◆ DIRECTIVE
Collect each line of the records containing the string "pixels".

◆ RECORDS FOR THIS TASK
*** Block opens ***

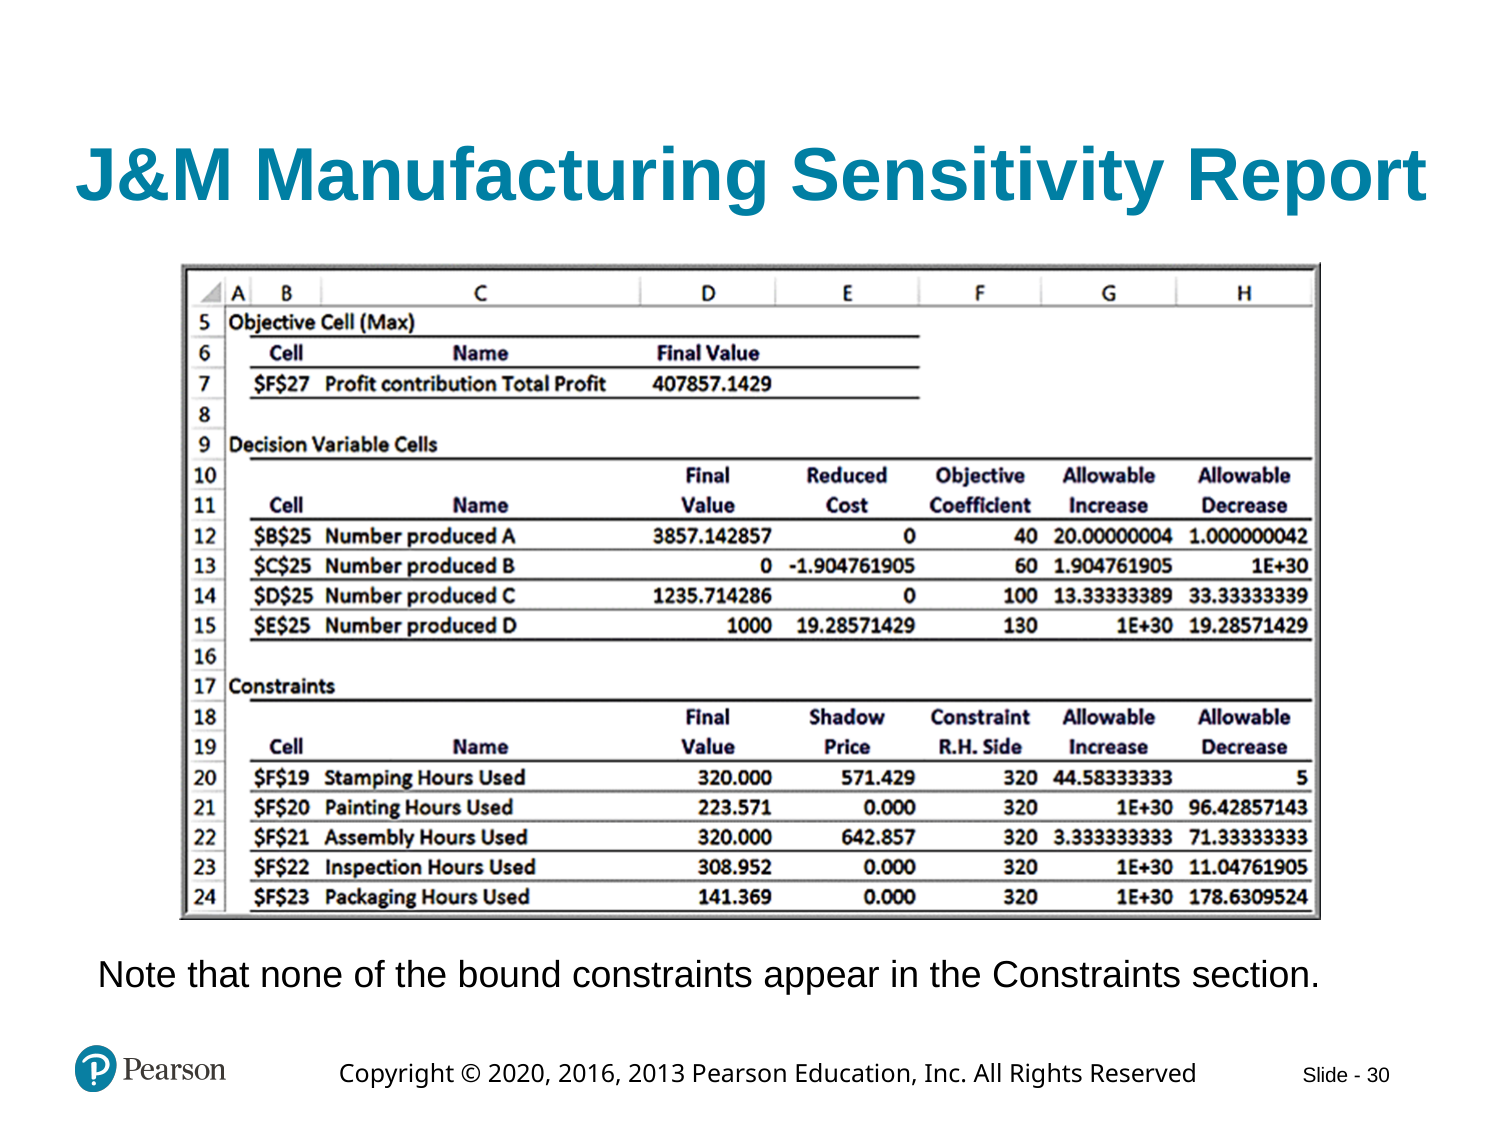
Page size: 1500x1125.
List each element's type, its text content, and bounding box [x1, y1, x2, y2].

picture [101, 1045, 226, 1092]
picture [75, 1045, 90, 1061]
picture [75, 1078, 86, 1092]
picture [83, 1054, 109, 1079]
list Note that none of the bound constraints appear in the Constraints section. [97, 949, 1365, 1008]
picture [179, 262, 1321, 920]
title J&M Manufacturing Sensitivity Report [75, 35, 1432, 216]
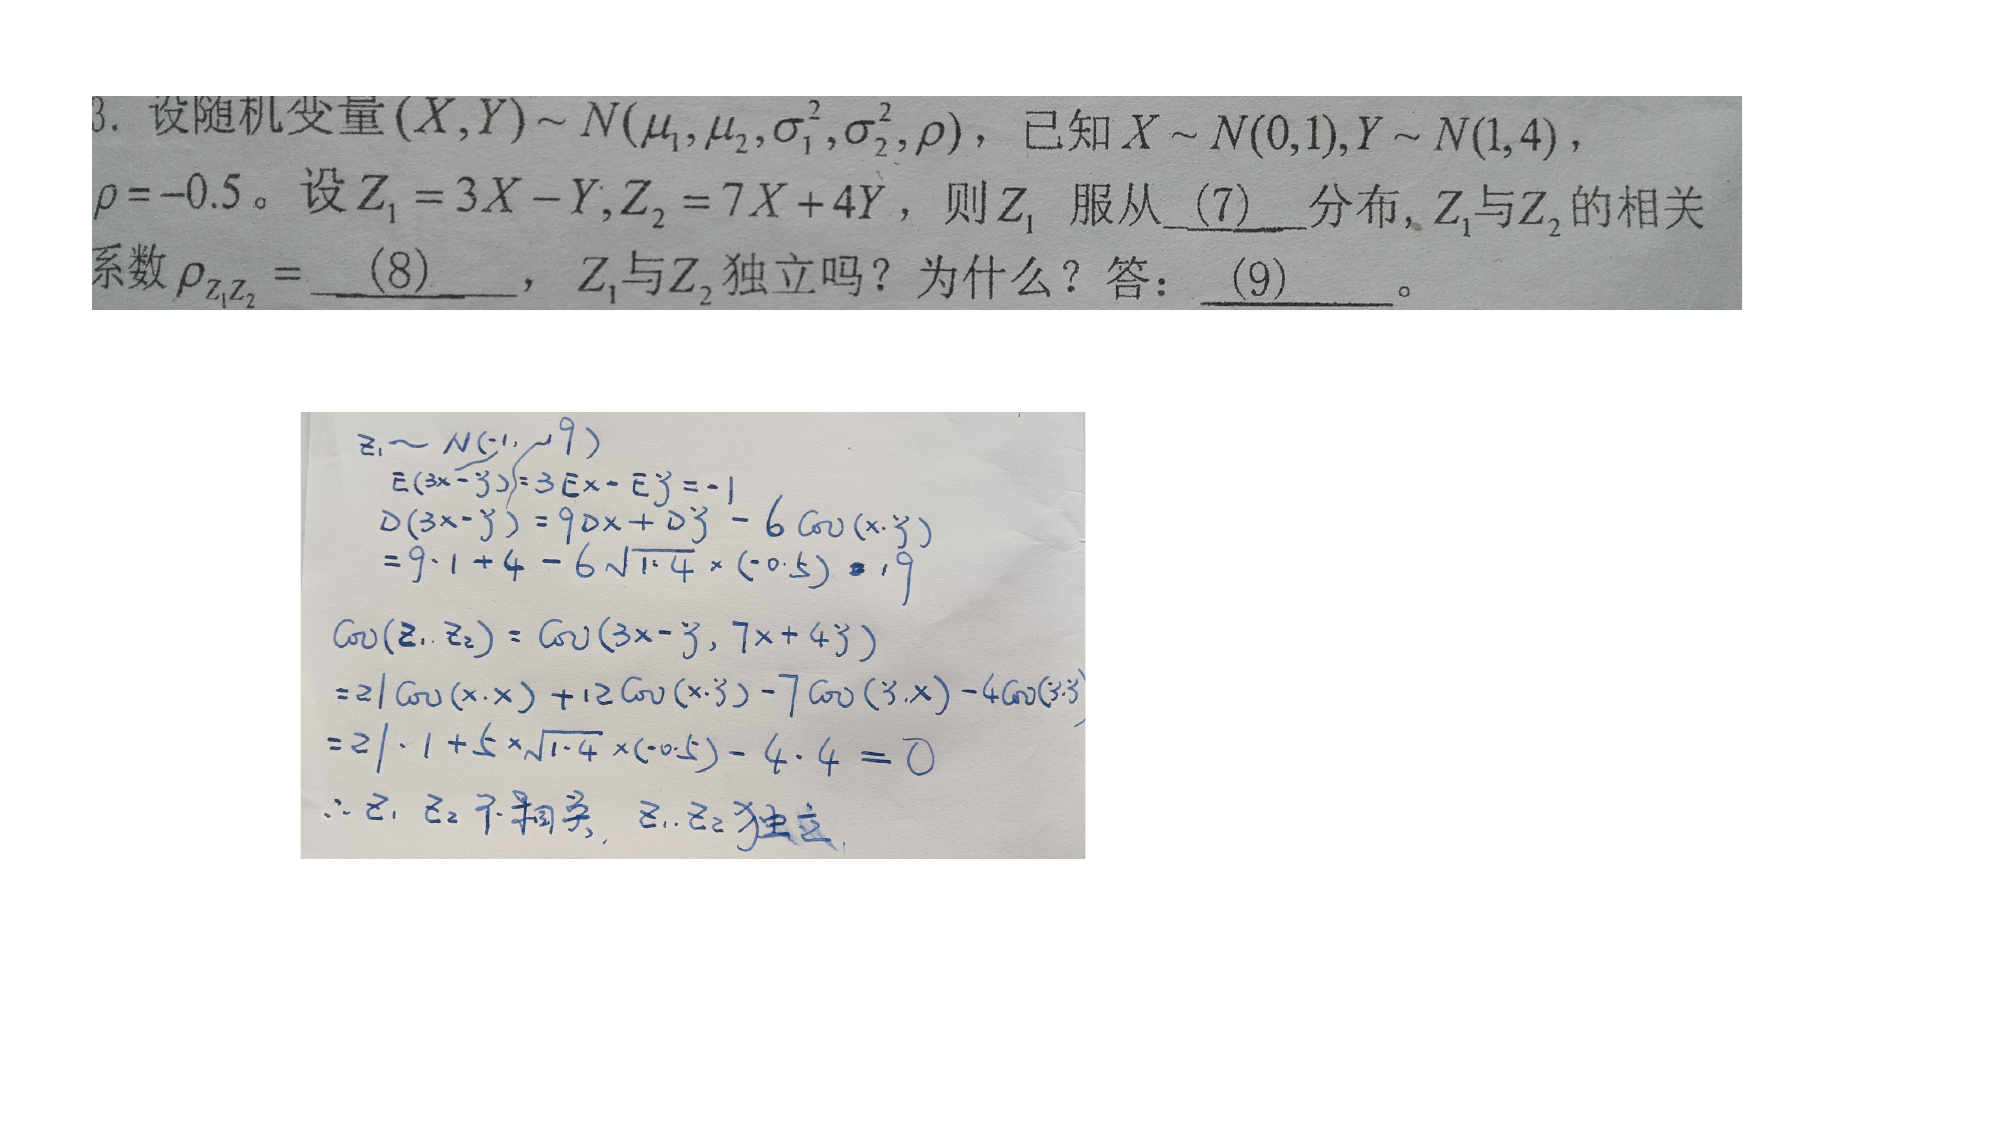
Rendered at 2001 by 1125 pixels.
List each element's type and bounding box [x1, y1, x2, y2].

picture [84, 95, 1743, 1029]
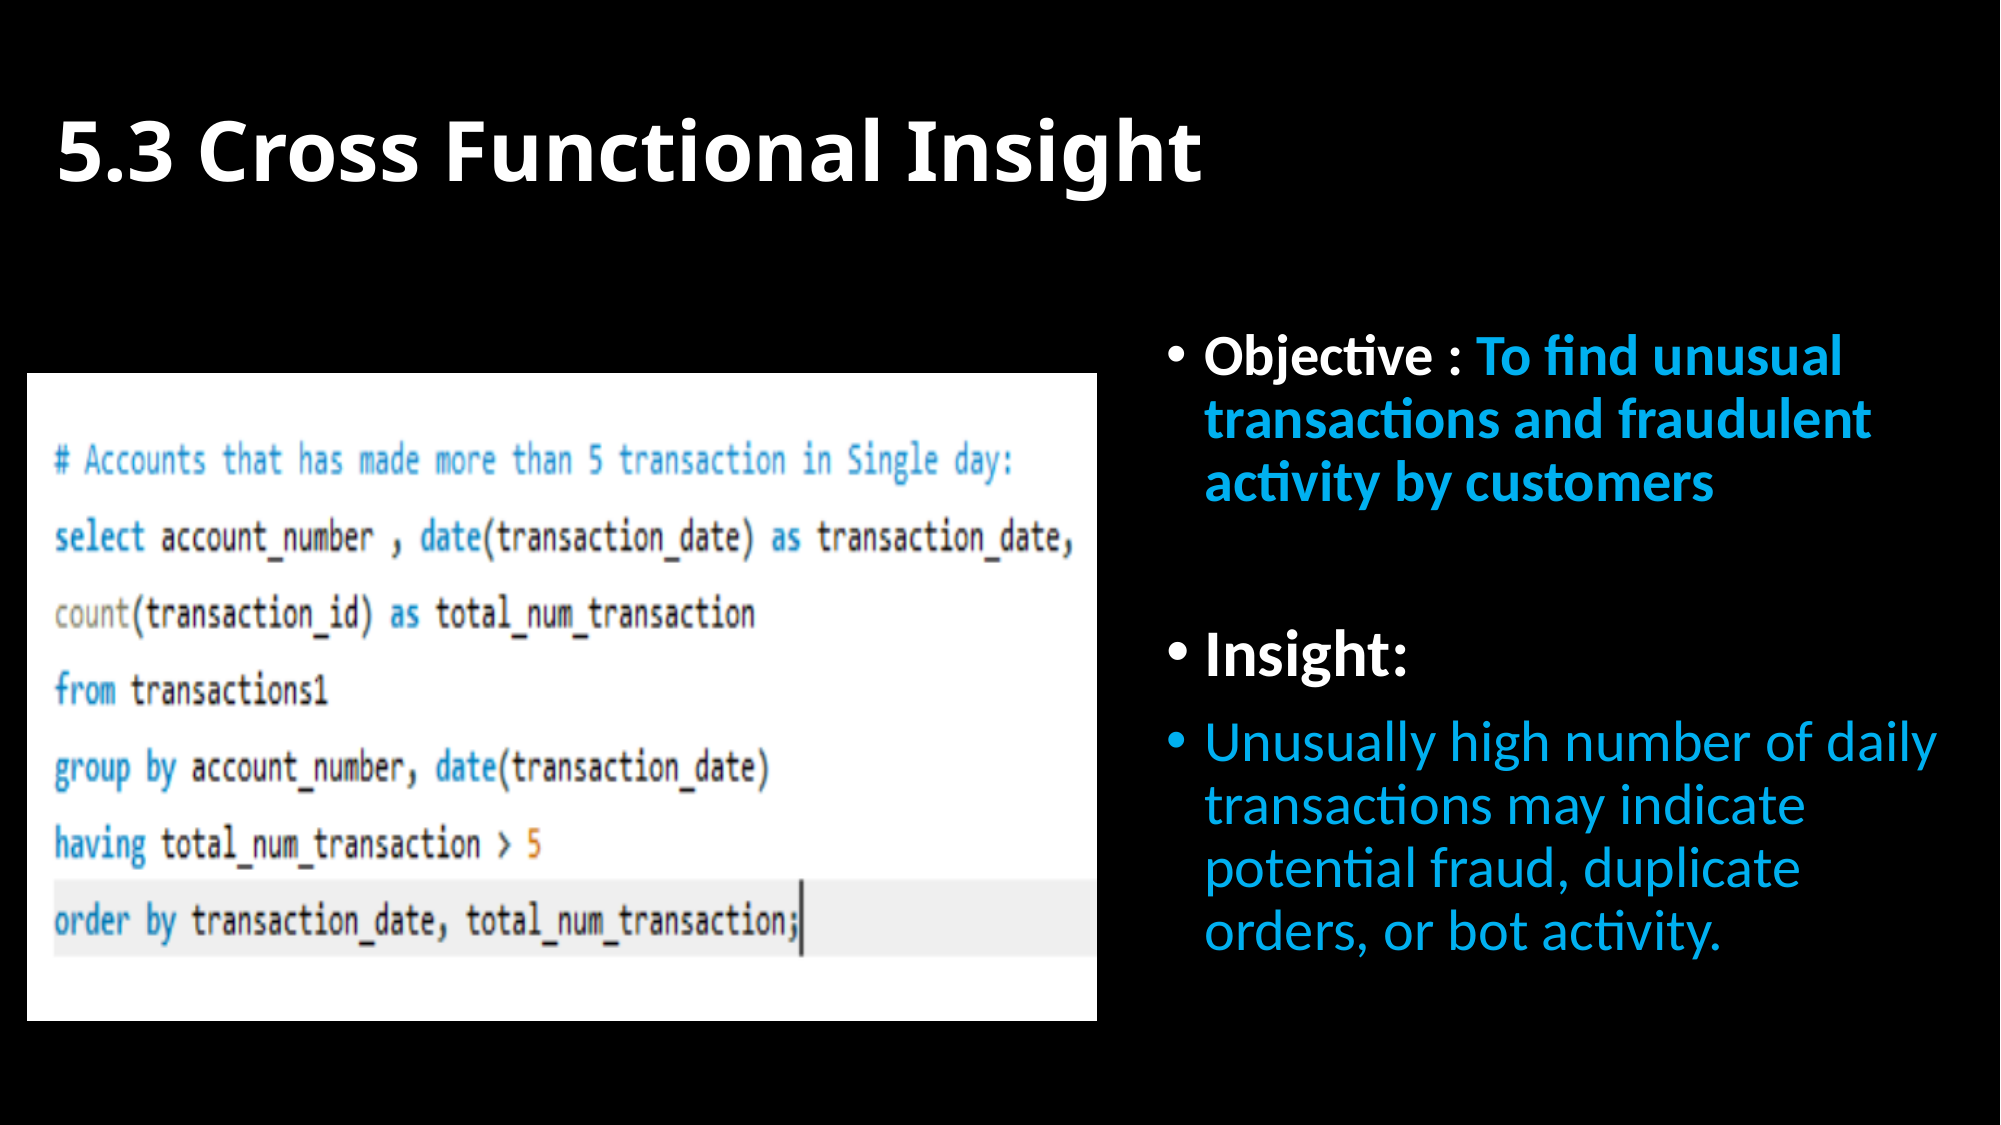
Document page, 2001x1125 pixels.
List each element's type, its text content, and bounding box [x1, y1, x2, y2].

*** Block closes ***

◆ EXERCISE RESULT
Rendered at 2001 by 1125 pixels.
Document page, 2001x1125 pixels.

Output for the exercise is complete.